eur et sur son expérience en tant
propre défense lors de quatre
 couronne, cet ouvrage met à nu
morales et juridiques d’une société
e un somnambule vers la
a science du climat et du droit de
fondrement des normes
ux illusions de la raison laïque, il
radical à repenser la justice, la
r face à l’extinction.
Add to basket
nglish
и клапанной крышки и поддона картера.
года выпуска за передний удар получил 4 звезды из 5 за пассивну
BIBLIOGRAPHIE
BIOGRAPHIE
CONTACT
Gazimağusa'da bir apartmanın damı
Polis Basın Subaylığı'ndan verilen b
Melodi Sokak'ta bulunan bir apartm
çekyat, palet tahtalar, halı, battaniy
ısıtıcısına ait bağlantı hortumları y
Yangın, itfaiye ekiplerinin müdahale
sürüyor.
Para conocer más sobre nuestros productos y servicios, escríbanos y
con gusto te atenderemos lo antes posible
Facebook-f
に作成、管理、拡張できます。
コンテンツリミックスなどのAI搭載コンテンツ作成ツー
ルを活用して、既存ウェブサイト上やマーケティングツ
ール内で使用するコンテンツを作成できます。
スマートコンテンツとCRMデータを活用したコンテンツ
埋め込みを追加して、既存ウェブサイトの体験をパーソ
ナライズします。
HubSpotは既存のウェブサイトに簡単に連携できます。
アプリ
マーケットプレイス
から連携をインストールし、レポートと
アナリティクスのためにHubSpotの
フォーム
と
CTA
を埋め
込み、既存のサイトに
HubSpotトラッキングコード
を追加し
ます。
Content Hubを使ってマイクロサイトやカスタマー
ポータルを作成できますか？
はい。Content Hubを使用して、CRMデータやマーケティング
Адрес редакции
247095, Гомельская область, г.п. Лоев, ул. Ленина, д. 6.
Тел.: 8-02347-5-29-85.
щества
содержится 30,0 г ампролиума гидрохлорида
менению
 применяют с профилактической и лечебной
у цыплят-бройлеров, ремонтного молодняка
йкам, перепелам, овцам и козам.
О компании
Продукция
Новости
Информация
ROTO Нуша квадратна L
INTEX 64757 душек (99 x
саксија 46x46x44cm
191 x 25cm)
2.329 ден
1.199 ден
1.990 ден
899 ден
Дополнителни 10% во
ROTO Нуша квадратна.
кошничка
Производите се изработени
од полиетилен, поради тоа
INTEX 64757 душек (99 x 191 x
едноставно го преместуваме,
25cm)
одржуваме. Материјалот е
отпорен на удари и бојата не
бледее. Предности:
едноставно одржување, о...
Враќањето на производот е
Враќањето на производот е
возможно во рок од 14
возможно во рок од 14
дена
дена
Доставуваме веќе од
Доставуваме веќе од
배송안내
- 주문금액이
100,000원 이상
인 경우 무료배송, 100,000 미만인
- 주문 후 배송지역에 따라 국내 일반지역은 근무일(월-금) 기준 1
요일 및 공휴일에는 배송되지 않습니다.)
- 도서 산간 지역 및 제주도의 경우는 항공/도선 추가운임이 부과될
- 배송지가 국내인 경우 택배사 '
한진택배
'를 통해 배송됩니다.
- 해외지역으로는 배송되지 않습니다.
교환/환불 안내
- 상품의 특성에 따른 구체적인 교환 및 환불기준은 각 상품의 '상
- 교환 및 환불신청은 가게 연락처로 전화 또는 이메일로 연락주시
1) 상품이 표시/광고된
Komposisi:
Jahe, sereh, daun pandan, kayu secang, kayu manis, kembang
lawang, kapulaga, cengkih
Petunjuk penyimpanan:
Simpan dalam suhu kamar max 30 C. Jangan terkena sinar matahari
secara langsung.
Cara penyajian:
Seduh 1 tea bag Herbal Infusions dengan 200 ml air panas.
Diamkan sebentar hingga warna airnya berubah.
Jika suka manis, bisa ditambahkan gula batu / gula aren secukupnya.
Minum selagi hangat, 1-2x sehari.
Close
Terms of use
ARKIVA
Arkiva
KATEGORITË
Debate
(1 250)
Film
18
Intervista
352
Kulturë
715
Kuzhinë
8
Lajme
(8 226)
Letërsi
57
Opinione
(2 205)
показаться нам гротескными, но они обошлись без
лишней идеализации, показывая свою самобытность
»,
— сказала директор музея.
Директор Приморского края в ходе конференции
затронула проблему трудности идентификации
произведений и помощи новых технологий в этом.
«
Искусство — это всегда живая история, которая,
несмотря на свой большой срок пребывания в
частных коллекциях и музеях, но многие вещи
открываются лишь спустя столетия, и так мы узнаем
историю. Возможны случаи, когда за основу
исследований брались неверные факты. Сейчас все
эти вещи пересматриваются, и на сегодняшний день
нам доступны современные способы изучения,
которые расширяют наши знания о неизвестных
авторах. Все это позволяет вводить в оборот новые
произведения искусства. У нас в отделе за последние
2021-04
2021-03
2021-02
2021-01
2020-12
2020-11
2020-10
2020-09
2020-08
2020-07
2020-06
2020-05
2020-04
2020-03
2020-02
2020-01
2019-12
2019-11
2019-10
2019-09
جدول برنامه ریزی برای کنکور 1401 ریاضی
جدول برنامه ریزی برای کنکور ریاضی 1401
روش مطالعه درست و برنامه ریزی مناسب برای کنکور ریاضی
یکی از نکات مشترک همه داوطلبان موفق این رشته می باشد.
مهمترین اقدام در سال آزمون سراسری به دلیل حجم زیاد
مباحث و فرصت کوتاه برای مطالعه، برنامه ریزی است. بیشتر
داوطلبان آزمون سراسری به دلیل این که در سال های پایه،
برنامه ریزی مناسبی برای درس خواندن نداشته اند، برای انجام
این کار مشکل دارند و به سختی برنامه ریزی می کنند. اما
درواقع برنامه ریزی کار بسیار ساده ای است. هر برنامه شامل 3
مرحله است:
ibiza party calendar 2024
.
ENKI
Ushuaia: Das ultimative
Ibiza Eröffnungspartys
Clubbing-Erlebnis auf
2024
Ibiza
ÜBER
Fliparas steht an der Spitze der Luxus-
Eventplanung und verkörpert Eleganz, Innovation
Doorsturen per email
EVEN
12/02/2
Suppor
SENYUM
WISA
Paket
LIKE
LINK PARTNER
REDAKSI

◆ What you should do ◆
Pull out each line of the data above that contains the word "کنکور".

◆ Response to this task ◆
جدول برنامه ریزی برای کنکور 1401 ریاضی
جدول برنامه ریزی برای کنکور ریاضی 1401
روش مطالعه درست و برنامه ریزی مناسب برای کنکور ریاضی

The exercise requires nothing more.